Action item:
Reproduce the lines below exactly. Skip images.

The data:
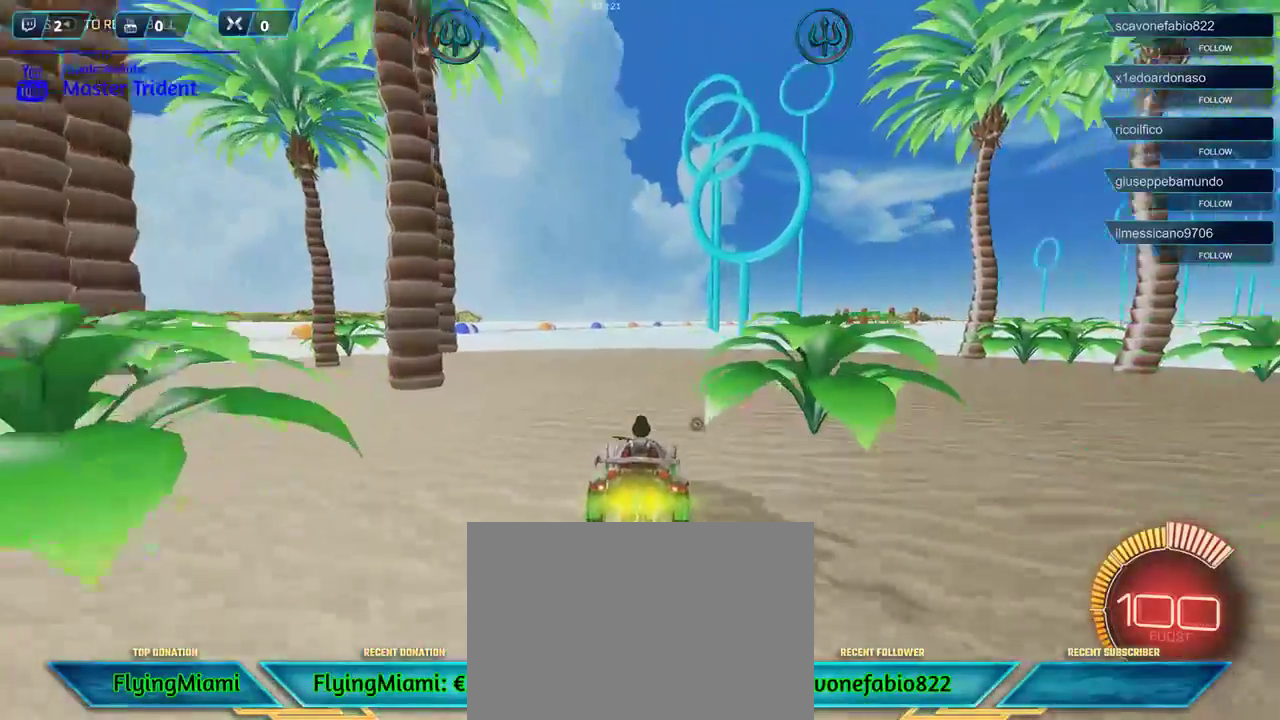
{"buttons": ["R1"], "left_stick": "center", "right_stick": "center", "events": [[67, "R1", "up"], [100, "left_stick", "down"], [167, "A", "down"], [233, "R1", "down"], [333, "A", "up"], [500, "left_stick", "center"]]}
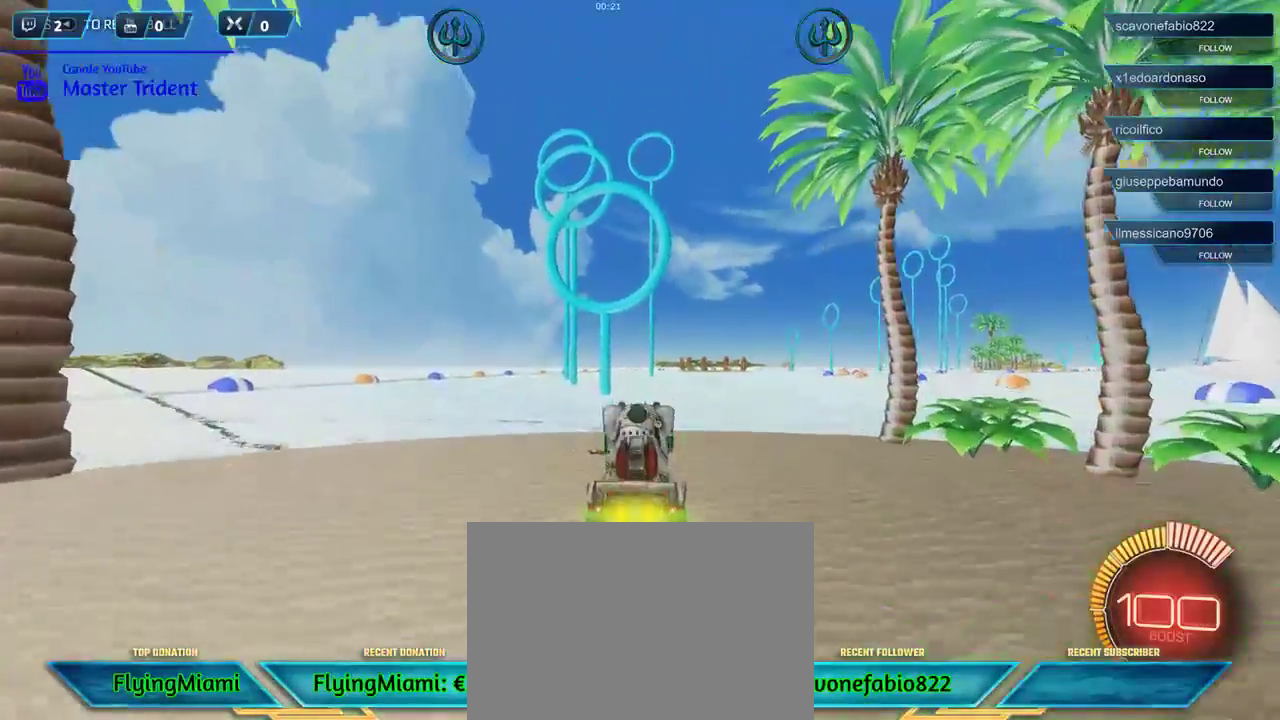
{"buttons": [], "left_stick": "center", "right_stick": "center", "events": [[250, "left_stick", "right"], [333, "left_stick", "center"], [367, "R1", "up"]]}
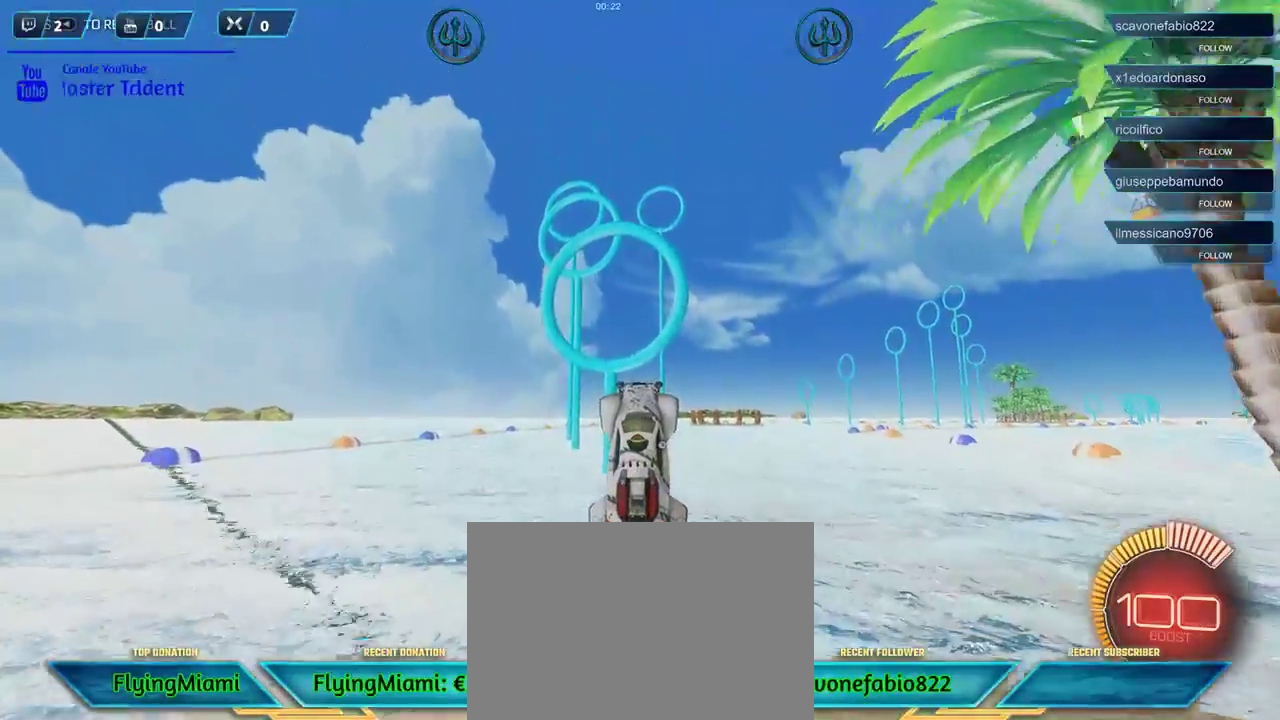
{"buttons": ["R1"], "left_stick": "center", "right_stick": "center", "events": [[33, "left_stick", "up"], [67, "R1", "down"], [150, "left_stick", "center"], [233, "left_stick", "down"], [433, "left_stick", "center"]]}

Output of the exercise:
{"buttons": ["R1"], "left_stick": "center", "right_stick": "center", "events": [[67, "R1", "up"], [100, "left_stick", "down"], [167, "A", "down"], [233, "R1", "down"], [333, "A", "up"], [500, "left_stick", "center"]]}
{"buttons": [], "left_stick": "center", "right_stick": "center", "events": [[250, "left_stick", "right"], [333, "left_stick", "center"], [367, "R1", "up"]]}
{"buttons": ["R1"], "left_stick": "center", "right_stick": "center", "events": [[33, "left_stick", "up"], [67, "R1", "down"], [150, "left_stick", "center"], [233, "left_stick", "down"], [433, "left_stick", "center"]]}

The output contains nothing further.